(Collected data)
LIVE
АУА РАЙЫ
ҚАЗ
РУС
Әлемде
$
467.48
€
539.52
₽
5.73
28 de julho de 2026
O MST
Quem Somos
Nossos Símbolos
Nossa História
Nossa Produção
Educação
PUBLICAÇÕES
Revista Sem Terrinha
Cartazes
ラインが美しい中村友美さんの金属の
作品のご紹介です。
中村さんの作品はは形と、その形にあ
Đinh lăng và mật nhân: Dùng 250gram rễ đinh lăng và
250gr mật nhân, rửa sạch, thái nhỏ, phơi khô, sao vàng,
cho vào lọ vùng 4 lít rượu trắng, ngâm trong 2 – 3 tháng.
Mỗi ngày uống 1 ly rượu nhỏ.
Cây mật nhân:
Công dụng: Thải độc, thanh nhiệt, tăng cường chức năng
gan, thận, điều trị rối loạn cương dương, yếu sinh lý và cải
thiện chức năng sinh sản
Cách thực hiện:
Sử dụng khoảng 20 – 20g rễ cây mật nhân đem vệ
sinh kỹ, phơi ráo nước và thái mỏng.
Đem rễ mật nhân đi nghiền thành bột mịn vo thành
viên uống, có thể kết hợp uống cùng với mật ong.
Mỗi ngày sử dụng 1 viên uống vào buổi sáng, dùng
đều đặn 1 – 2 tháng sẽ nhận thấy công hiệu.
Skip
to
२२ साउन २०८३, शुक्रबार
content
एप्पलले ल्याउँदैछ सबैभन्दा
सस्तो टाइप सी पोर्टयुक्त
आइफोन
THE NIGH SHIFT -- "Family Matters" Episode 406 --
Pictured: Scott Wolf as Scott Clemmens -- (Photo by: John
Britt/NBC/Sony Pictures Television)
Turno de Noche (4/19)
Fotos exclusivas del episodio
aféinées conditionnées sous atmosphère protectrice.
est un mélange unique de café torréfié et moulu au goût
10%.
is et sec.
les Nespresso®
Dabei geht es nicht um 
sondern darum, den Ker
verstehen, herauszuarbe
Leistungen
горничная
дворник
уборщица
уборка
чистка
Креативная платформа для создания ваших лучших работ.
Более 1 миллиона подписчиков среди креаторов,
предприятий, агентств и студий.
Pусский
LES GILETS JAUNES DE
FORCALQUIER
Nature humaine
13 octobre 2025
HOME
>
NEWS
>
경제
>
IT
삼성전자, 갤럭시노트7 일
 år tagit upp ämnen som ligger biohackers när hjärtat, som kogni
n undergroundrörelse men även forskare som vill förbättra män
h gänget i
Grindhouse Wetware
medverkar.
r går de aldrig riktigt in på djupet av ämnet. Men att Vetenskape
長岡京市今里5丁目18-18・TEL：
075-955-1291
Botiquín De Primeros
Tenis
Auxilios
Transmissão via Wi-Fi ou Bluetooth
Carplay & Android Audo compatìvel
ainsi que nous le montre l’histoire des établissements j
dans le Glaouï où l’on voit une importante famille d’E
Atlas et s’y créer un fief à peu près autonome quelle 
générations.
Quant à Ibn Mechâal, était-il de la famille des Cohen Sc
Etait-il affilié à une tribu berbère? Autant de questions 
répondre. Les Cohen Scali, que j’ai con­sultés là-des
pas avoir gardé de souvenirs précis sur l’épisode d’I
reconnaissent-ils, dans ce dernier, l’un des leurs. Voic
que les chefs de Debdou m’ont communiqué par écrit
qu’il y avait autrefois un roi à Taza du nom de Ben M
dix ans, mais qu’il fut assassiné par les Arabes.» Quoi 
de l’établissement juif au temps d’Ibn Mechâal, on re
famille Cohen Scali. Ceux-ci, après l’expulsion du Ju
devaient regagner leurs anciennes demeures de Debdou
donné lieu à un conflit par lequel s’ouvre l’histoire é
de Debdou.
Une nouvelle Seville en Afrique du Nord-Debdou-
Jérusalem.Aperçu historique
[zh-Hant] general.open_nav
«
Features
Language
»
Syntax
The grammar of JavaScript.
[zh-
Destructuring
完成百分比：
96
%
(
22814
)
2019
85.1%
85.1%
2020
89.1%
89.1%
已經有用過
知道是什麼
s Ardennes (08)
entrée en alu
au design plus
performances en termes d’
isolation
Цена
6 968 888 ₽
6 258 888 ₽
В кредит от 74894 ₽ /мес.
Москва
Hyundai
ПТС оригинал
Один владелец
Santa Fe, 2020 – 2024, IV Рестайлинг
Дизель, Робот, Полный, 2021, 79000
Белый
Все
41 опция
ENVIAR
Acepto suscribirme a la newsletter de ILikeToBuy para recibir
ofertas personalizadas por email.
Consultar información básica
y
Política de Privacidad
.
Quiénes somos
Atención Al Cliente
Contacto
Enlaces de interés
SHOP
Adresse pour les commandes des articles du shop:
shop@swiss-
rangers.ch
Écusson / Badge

ASSIGNED TASK :: Write out every line of the listing above, keeping each one word for word and in the same order.

COMPLETED EXERCISE ::
LIVE
АУА РАЙЫ
ҚАЗ
РУС
Әлемде
$
467.48
€
539.52
₽
5.73
28 de julho de 2026
O MST
Quem Somos
Nossos Símbolos
Nossa História
Nossa Produção
Educação
PUBLICAÇÕES
Revista Sem Terrinha
Cartazes
ラインが美しい中村友美さんの金属の
作品のご紹介です。
中村さんの作品はは形と、その形にあ
Đinh lăng và mật nhân: Dùng 250gram rễ đinh lăng và
250gr mật nhân, rửa sạch, thái nhỏ, phơi khô, sao vàng,
cho vào lọ vùng 4 lít rượu trắng, ngâm trong 2 – 3 tháng.
Mỗi ngày uống 1 ly rượu nhỏ.
Cây mật nhân:
Công dụng: Thải độc, thanh nhiệt, tăng cường chức năng
gan, thận, điều trị rối loạn cương dương, yếu sinh lý và cải
thiện chức năng sinh sản
Cách thực hiện:
Sử dụng khoảng 20 – 20g rễ cây mật nhân đem vệ
sinh kỹ, phơi ráo nước và thái mỏng.
Đem rễ mật nhân đi nghiền thành bột mịn vo thành
viên uống, có thể kết hợp uống cùng với mật ong.
Mỗi ngày sử dụng 1 viên uống vào buổi sáng, dùng
đều đặn 1 – 2 tháng sẽ nhận thấy công hiệu.
Skip
to
२२ साउन २०८३, शुक्रबार
content
एप्पलले ल्याउँदैछ सबैभन्दा
सस्तो टाइप सी पोर्टयुक्त
आइफोन
THE NIGH SHIFT -- "Family Matters" Episode 406 --
Pictured: Scott Wolf as Scott Clemmens -- (Photo by: John
Britt/NBC/Sony Pictures Television)
Turno de Noche (4/19)
Fotos exclusivas del episodio
aféinées conditionnées sous atmosphère protectrice.
est un mélange unique de café torréfié et moulu au goût
10%.
is et sec.
les Nespresso®
Dabei geht es nicht um 
sondern darum, den Ker
verstehen, herauszuarbe
Leistungen
горничная
дворник
уборщица
уборка
чистка
Креативная платформа для создания ваших лучших работ.
Более 1 миллиона подписчиков среди креаторов,
предприятий, агентств и студий.
Pусский
LES GILETS JAUNES DE
FORCALQUIER
Nature humaine
13 octobre 2025
HOME
>
NEWS
>
경제
>
IT
삼성전자, 갤럭시노트7 일
 år tagit upp ämnen som ligger biohackers när hjärtat, som kogni
n undergroundrörelse men även forskare som vill förbättra män
h gänget i
Grindhouse Wetware
medverkar.
r går de aldrig riktigt in på djupet av ämnet. Men att Vetenskape
長岡京市今里5丁目18-18・TEL：
075-955-1291
Botiquín De Primeros
Tenis
Auxilios
Transmissão via Wi-Fi ou Bluetooth
Carplay & Android Audo compatìvel
ainsi que nous le montre l’histoire des établissements j
dans le Glaouï où l’on voit une importante famille d’E
Atlas et s’y créer un fief à peu près autonome quelle 
générations.
Quant à Ibn Mechâal, était-il de la famille des Cohen Sc
Etait-il affilié à une tribu berbère? Autant de questions 
répondre. Les Cohen Scali, que j’ai con­sultés là-des
pas avoir gardé de souvenirs précis sur l’épisode d’I
reconnaissent-ils, dans ce dernier, l’un des leurs. Voic
que les chefs de Debdou m’ont communiqué par écrit
qu’il y avait autrefois un roi à Taza du nom de Ben M
dix ans, mais qu’il fut assassiné par les Arabes.» Quoi 
de l’établissement juif au temps d’Ibn Mechâal, on re
famille Cohen Scali. Ceux-ci, après l’expulsion du Ju
devaient regagner leurs anciennes demeures de Debdou
donné lieu à un conflit par lequel s’ouvre l’histoire é
de Debdou.
Une nouvelle Seville en Afrique du Nord-Debdou-
Jérusalem.Aperçu historique
[zh-Hant] general.open_nav
«
Features
Language
»
Syntax
The grammar of JavaScript.
[zh-
Destructuring
完成百分比：
96
%
(
22814
)
2019
85.1%
85.1%
2020
89.1%
89.1%
已經有用過
知道是什麼
s Ardennes (08)
entrée en alu
au design plus
performances en termes d’
isolation
Цена
6 968 888 ₽
6 258 888 ₽
В кредит от 74894 ₽ /мес.
Москва
Hyundai
ПТС оригинал
Один владелец
Santa Fe, 2020 – 2024, IV Рестайлинг
Дизель, Робот, Полный, 2021, 79000
Белый
Все
41 опция
ENVIAR
Acepto suscribirme a la newsletter de ILikeToBuy para recibir
ofertas personalizadas por email.
Consultar información básica
y
Política de Privacidad
.
Quiénes somos
Atención Al Cliente
Contacto
Enlaces de interés
SHOP
Adresse pour les commandes des articles du shop:
shop@swiss-
rangers.ch
Écusson / Badge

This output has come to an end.